[Task]
Reproduce the material below with every instance of "collector number" swapped for "field number", leaving all other text unchanged.

=======

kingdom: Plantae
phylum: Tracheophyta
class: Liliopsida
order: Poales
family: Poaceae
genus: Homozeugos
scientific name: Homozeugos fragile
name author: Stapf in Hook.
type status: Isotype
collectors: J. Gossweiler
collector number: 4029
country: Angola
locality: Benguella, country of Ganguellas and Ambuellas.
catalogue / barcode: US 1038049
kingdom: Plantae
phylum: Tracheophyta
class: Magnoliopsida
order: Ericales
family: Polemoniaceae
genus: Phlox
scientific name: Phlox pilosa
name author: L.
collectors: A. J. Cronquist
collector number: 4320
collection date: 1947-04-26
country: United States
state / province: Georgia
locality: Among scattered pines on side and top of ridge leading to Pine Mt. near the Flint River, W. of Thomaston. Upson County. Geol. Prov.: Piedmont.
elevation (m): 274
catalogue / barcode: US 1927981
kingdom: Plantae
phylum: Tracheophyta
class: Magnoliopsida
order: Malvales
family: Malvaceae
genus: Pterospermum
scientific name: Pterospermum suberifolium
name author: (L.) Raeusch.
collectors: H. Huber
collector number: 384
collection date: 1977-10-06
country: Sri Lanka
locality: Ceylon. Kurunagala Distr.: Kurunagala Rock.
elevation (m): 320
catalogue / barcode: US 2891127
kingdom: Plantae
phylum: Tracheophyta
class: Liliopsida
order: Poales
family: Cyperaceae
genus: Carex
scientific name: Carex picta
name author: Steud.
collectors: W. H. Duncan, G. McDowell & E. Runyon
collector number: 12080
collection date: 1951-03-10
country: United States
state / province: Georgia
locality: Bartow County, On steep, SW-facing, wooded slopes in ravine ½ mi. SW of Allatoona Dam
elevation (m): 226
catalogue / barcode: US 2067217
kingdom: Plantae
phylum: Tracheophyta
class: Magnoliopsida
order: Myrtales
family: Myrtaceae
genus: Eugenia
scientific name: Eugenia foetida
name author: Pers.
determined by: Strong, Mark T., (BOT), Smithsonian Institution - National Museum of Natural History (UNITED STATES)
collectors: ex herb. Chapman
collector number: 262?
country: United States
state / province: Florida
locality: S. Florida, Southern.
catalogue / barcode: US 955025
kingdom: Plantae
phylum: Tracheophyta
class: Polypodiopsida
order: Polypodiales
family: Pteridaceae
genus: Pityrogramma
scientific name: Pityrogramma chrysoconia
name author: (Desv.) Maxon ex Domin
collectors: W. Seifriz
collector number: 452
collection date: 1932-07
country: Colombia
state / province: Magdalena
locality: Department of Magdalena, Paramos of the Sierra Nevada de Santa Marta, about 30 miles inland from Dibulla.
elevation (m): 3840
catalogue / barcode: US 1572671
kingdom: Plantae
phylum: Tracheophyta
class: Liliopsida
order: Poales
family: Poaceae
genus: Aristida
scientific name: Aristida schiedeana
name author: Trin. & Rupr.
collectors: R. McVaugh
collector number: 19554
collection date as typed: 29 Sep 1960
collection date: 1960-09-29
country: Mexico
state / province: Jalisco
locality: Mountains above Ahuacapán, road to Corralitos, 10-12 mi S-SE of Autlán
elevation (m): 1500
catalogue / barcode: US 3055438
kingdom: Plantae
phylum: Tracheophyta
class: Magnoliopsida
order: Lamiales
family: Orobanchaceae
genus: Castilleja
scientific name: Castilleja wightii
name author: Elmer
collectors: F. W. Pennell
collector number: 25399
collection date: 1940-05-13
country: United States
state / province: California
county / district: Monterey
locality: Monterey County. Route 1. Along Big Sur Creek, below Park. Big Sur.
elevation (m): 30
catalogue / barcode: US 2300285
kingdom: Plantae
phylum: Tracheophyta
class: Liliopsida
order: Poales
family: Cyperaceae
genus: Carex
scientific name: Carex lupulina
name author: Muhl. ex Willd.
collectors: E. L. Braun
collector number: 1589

=======

[Solution to the exercise]
kingdom: Plantae
phylum: Tracheophyta
class: Liliopsida
order: Poales
family: Poaceae
genus: Homozeugos
scientific name: Homozeugos fragile
name author: Stapf in Hook.
type status: Isotype
collectors: J. Gossweiler
field number: 4029
country: Angola
locality: Benguella, country of Ganguellas and Ambuellas.
catalogue / barcode: US 1038049
kingdom: Plantae
phylum: Tracheophyta
class: Magnoliopsida
order: Ericales
family: Polemoniaceae
genus: Phlox
scientific name: Phlox pilosa
name author: L.
collectors: A. J. Cronquist
field number: 4320
collection date: 1947-04-26
country: United States
state / province: Georgia
locality: Among scattered pines on side and top of ridge leading to Pine Mt. near the Flint River, W. of Thomaston. Upson County. Geol. Prov.: Piedmont.
elevation (m): 274
catalogue / barcode: US 1927981
kingdom: Plantae
phylum: Tracheophyta
class: Magnoliopsida
order: Malvales
family: Malvaceae
genus: Pterospermum
scientific name: Pterospermum suberifolium
name author: (L.) Raeusch.
collectors: H. Huber
field number: 384
collection date: 1977-10-06
country: Sri Lanka
locality: Ceylon. Kurunagala Distr.: Kurunagala Rock.
elevation (m): 320
catalogue / barcode: US 2891127
kingdom: Plantae
phylum: Tracheophyta
class: Liliopsida
order: Poales
family: Cyperaceae
genus: Carex
scientific name: Carex picta
name author: Steud.
collectors: W. H. Duncan, G. McDowell & E. Runyon
field number: 12080
collection date: 1951-03-10
country: United States
state / province: Georgia
locality: Bartow County, On steep, SW-facing, wooded slopes in ravine ½ mi. SW of Allatoona Dam
elevation (m): 226
catalogue / barcode: US 2067217
kingdom: Plantae
phylum: Tracheophyta
class: Magnoliopsida
order: Myrtales
family: Myrtaceae
genus: Eugenia
scientific name: Eugenia foetida
name author: Pers.
determined by: Strong, Mark T., (BOT), Smithsonian Institution - National Museum of Natural History (UNITED STATES)
collectors: ex herb. Chapman
field number: 262?
country: United States
state / province: Florida
locality: S. Florida, Southern.
catalogue / barcode: US 955025
kingdom: Plantae
phylum: Tracheophyta
class: Polypodiopsida
order: Polypodiales
family: Pteridaceae
genus: Pityrogramma
scientific name: Pityrogramma chrysoconia
name author: (Desv.) Maxon ex Domin
collectors: W. Seifriz
field number: 452
collection date: 1932-07
country: Colombia
state / province: Magdalena
locality: Department of Magdalena, Paramos of the Sierra Nevada de Santa Marta, about 30 miles inland from Dibulla.
elevation (m): 3840
catalogue / barcode: US 1572671
kingdom: Plantae
phylum: Tracheophyta
class: Liliopsida
order: Poales
family: Poaceae
genus: Aristida
scientific name: Aristida schiedeana
name author: Trin. & Rupr.
collectors: R. McVaugh
field number: 19554
collection date as typed: 29 Sep 1960
collection date: 1960-09-29
country: Mexico
state / province: Jalisco
locality: Mountains above Ahuacapán, road to Corralitos, 10-12 mi S-SE of Autlán
elevation (m): 1500
catalogue / barcode: US 3055438
kingdom: Plantae
phylum: Tracheophyta
class: Magnoliopsida
order: Lamiales
family: Orobanchaceae
genus: Castilleja
scientific name: Castilleja wightii
name author: Elmer
collectors: F. W. Pennell
field number: 25399
collection date: 1940-05-13
country: United States
state / province: California
county / district: Monterey
locality: Monterey County. Route 1. Along Big Sur Creek, below Park. Big Sur.
elevation (m): 30
catalogue / barcode: US 2300285
kingdom: Plantae
phylum: Tracheophyta
class: Liliopsida
order: Poales
family: Cyperaceae
genus: Carex
scientific name: Carex lupulina
name author: Muhl. ex Willd.
collectors: E. L. Braun
field number: 1589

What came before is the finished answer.